A mini-LED display held back by Windows

Lenovo Slim Pro 9i front view showing display.
Mark Coppock/Digital Trends

Apple was among the first companies to introduce laptops with mini-LED displays, specifically the newest MacBook Pros. Its implementation offers outstanding brightness, colors, and contrast to go with excellent high dynamic range (HDR) support, making the MacBook Pro displays some of the best around and competitive with OLED. The Slim Pro 9i also has a mini-LED panel, but its performance didn’t match Apple’s across the board. I saw similar results with the MSI Prestige 16 Studio and counted display performance as a weakness in that review. Now, though, I’m concluding that it might be Windows that’s holding back the displays’ potential.

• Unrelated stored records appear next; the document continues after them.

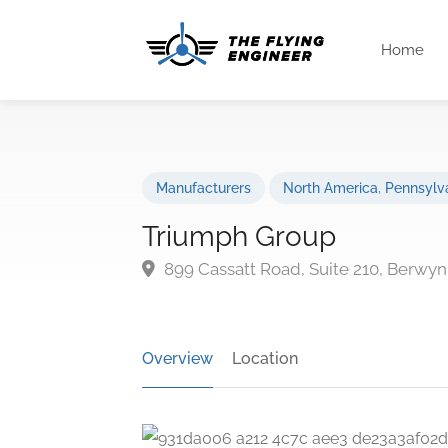
Home
Manufacturers
North America
,
Pennsylv
Triumph Group
899 Cassatt Road, Suite 210, Berwyn
Overview
Location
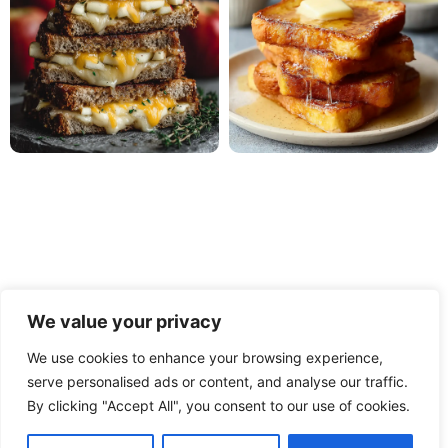
We value your privacy
We use cookies to enhance your browsing experience,
serve personalised ads or content, and analyse our traffic.
PRIVACY POLICY
TERMS OF USE
DISCLAIMER
By clicking "Accept All", you consent to our use of cookies.
CONTACT
ABOUT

As you can see from our comparison table, the Lenovo display did better than the MSI panel in a few key metrics. It led the pack at a blinding 675 nits, the highest in our comparison group and among the highest brightness levels we’ve measured. The MacBook Pro display might be able to hit a higher brightness when displaying HDR content, but that’s not something we measured. The Slim Pro 9i also had wider colors than the MSI and much better accuracy (a DeltaE of 1.0 or less is considered excellent) and was almost identical to the MacBook Pro.

Where the Slim Pro 9i fell short of both Apple’s mini-LED display and OLED was in its contrast, which hit 3,090:1. That’s better than IPS but not nearly as high as with the MacBook Pro or OLED displays in general. What was interesting, though, was that when I turned on HDR in the Slim Pro 9i settings and retested with my colorimeter, contrast jumped to 35,600:1 while brightness fell and colors were much worse.

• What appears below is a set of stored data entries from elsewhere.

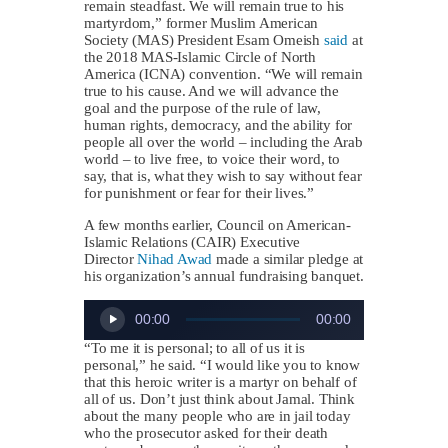
remain steadfast. We will remain true to his
martyrdom,” former Muslim American
Society (MAS) President Esam Omeish
said
at
the 2018 MAS-Islamic Circle of North
America (ICNA) convention. “We will remain
true to his cause. And we will advance the
goal and the purpose of the rule of law,
human rights, democracy, and the ability for
people all over the world – including the Arab
world – to live free, to voice their word, to
say, that is, what they wish to say without fear
for punishment or fear for their lives.”
A few months earlier, Council on American-
Islamic Relations (CAIR) Executive
Director
Nihad Awad
made a similar pledge at
his organization’s annual fundraising banquet.
Audio
00:00
00:00
Player
“To me it is personal; to all of us it is
personal,” he said. “I would like you to know
that this heroic writer is a martyr on behalf of
all of us. Don’t just think about Jamal. Think
about the many people who are in jail today
who the prosecutor asked for their death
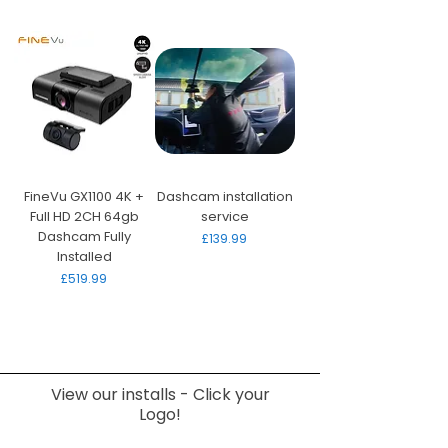
FineVu GX1100 4K +
Dashcam installation
Full HD 2CH 64gb
service
Dashcam Fully
Price
£139.99
Installed
Price
£519.99
View our installs - Click your
Logo!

Clearly, the Mini-LED display in the Slim Pro 9i is capable of displaying much better contrast, but as implemented, at the cost of brightness and color quality. To me, this demonstrates that it’s most likely Windows that’s driving these results, and Apple has simply done a better job of tuning its displays in macOS. Note that the Slim Pro 9i’s display runs at up to 165Hz, which does make Windows a lot smoother.

In the end, the Slim Pro 9i display is good enough for all productivity work, does well with HDR content, and can handle the needs of most creators. But it doesn’t live up to the display technology’s promise when it comes to displaying inky blacks.

Contrast sRGB gamut AdobeRGB gamut Accuracy DeltaE
(lower is better)
Lenovo Slim Pro 9i
675 3,090:1 100% 88% 1.24
Lenovo Slim Pro 9i HDR
509 35,600:1 96% 73% 2.19
MSI Prestige 16 Studio
455 3,140:1 98% 82% 3.46
Apple MacBook Pro 14
511 35,450:1 100% 89% 1.21
Dell XPS 17 9730
501 1,570:1 100% 100% 1.33
Lenovo Yoga 9i Gen 8
395 27,510:1 100% 96% 0.79
Apple MacBook Air M2
486 1,310:1 100% 90% 1.08

An attractive entry in an important market

The Slim Pro 9i makes a solid entry into a class of laptops that’s become increasingly popular. The 16-inch machine with a fast CPU and discrete GPU fits the needs of a growing market of creators, and the Slim Pro 9i competes well.

It doesn’t have the most powerful GPU, but Lenovo makes the most of it and it competes in creative apps with several laptops that have faster graphics. It’s no better than a strong entry-level gaming machine, but otherwise, it’s well-built, has a good but not great Mini-LED display, and has poor battery life as its primary weakness.